The Sunlit Path|Jan 4, 2007 5:55 AM| by:

Imperfections and Yoga

Most of us, at some time in our life, feel the call of the Spirit, the wish to enter into the spiritual path. Generally this remains a wish, and very little is done to take it up seriously. Our other concerns are too many and too pressing.

However, for a few, this inner call becomes very strong and they set out on this difficult journey. But very soon one realizes that the path is not easy. At every step one is confronted with all the imperfections, limitations, perversions of one’s own nature. One gets frustrated and depressed. One is convinced that the imperfections are too strong. One will never achieve the goal, one is just not meant for yoga and the spiritual path.

The question arose in the mind of a spiritual seeker who was overpowered by this situation:

Question : I find innumerable imperfections in my nature. There is no progress, nothing seems to be happening, after each rise there is a fall. Sometimes I feel I become even worse than before. With these imperfections is it not a clear indication that I am not meant for yoga, that I am incapable of following the spiritual path? Should I not give up this futile effort?

    Here is Sri Aurobindo’s reassuring reply full of compassion and spiritual insight. With this answer no sincere seeker should have any doubts about his ultimate destiny.

  Imperfections cannot be a bar
The existence of imperfections, even many and serious imperfections, cannot be a permanent bar to progress in the yoga. (I do not speak of a recovery of the former opening, for according to my experience, what comes after a period of obstruction or struggle is usually a new and wider opening, some larger consciousness and an advance on what had been gained before and seems-but only seems-to be lost for the moment.) The only bar that can be permanent-but need not be, for this too can change-is insincerity…

If imperfection were a bar, then no man could succeed in yoga; for all are imperfect, and I am not sure, from what I have seen, that it is not those who have the greatest power for yoga who have too, very often, or have had the greatest imperfections. You know, I suppose, the comment of Socrates on his own character; that could be said by many great yogins of their own initial human nature.

    The one thing that counts

In yoga the one thing that counts in the end is sincerity and with it the patience to persist in the path-many even without this patience go through, for in spite of revolt, impatience, depression, despondency, fatigue, temporary loss of faith, a force greater than one’s outer self, the force of the Spirit, the drive of the soul’s need, pushes them through the cloud and the mist to the goal before them.

Imperfections can be stumbling-blocks and give one a bad fall for the moment, but not a permanent bar.
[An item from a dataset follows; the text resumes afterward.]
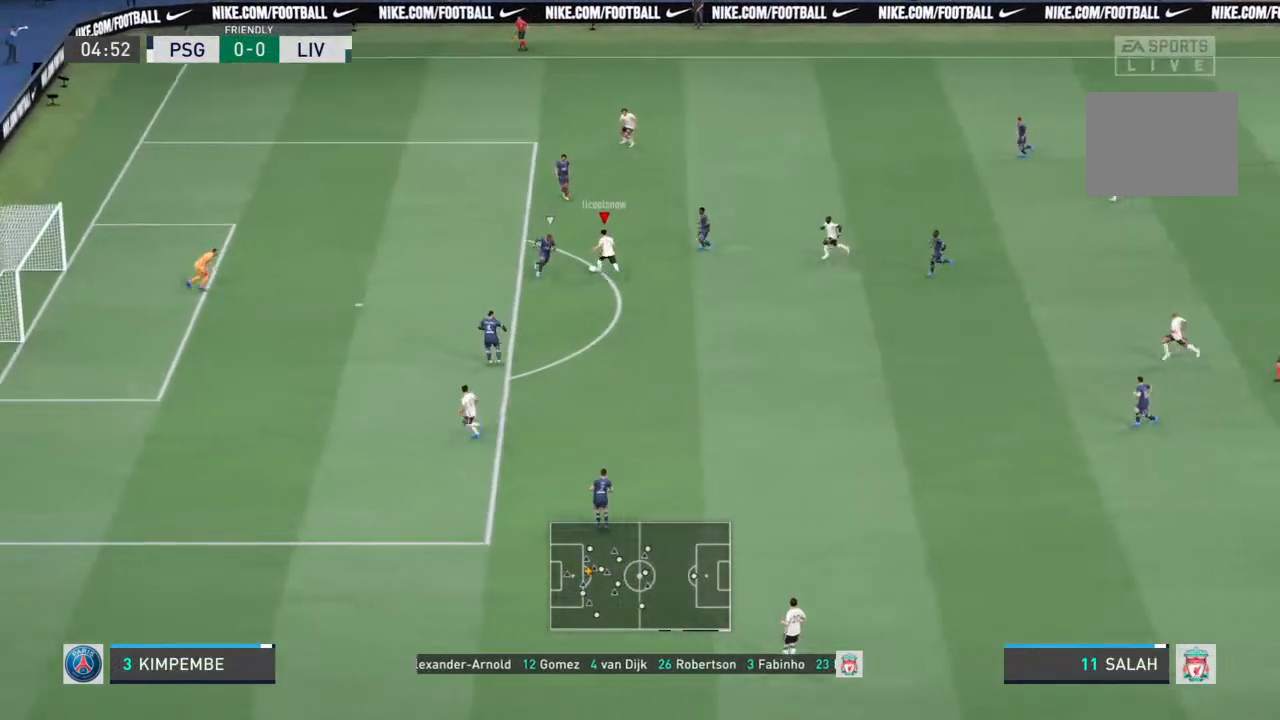
{"buttons": ["R1"], "left_stick": "left", "right_stick": "center", "events": [[67, "left_stick", "left"], [200, "left_stick", "up-left"], [333, "R1", "down"], [500, "left_stick", "left"]]}
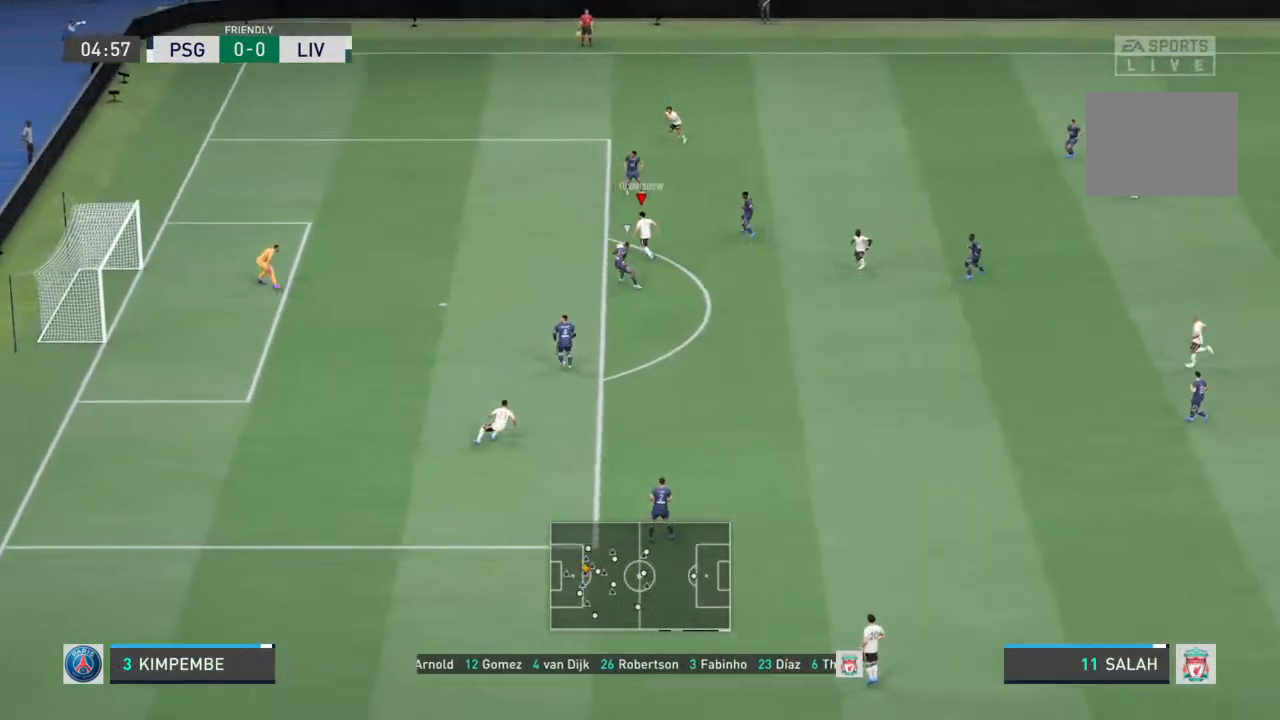
{"buttons": [], "left_stick": "left", "right_stick": "down", "events": [[367, "R1", "up"], [433, "right_stick", "down"]]}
Obscurations due to some resistance in the nature can be more serious causes of delay, but they too do not last for ever. The length of your period of dullness is also no sufficient reason for losing belief in your capacity or your spiritual destiny. I believe that alternations of bright and dark periods are almost a universal experience of yogis, and the exceptions are very rare.

  The reason for dark periods

If one inquires into the reasons of this phenomenon,-very unpleasant to our impatient human nature,-it will be found, I think, that they are in the main two:

The first is that the human consciousness either cannot bear a constant descent of the Light or Power or Ananda, or cannot at once receive and absorb it; it needs periods of assimilation; but this assimilation goes on behind the veil of the surface consciousness; the experience or the realisation that has descended retires behind the veil and leaves this outer or surface consciousness to lie fallow and become ready for a new descent. In the more developed stages of the yoga these dark or dull periods become shorter, less trying as well as uplifted by the sense of the greater consciousness which, though not acting for immediate progress, yet remains and sustains the outer nature.

The second cause is some resistance, something in the human nature that has not felt the former descent, is not ready, is perhaps unwilling to change,-often it is some strong habitual formation of the mind or the vital or some temporary inertia of the physical consciousness and not exactly a part of the nature,-and this, whether showing or concealing itself, thrusts up the obstacle. If one can detect the cause in oneself, acknowledge it, see its workings and call down the Power for its removal, then the periods of obscurity can be greatly shortened and their acuity becomes less.

    The assurance

But in any case the Divine Power is working always behind and one day, perhaps when one least expects it, the obstacle breaks, the clouds vanish and there is again the light and the sunshine. The best thing in these cases is, if one can manage it, not to fret, not to despond, but to insist quietly and keep oneself open, spread to the Light and waiting in faith for it to come; that I have found shortens these ordeals. Afterwards, when the obstacle disappears, one finds that a great progress has been made and that the consciousness is far more capable of receiving and retaining than before. There is a return for all the trials and ordeals of the spiritual life.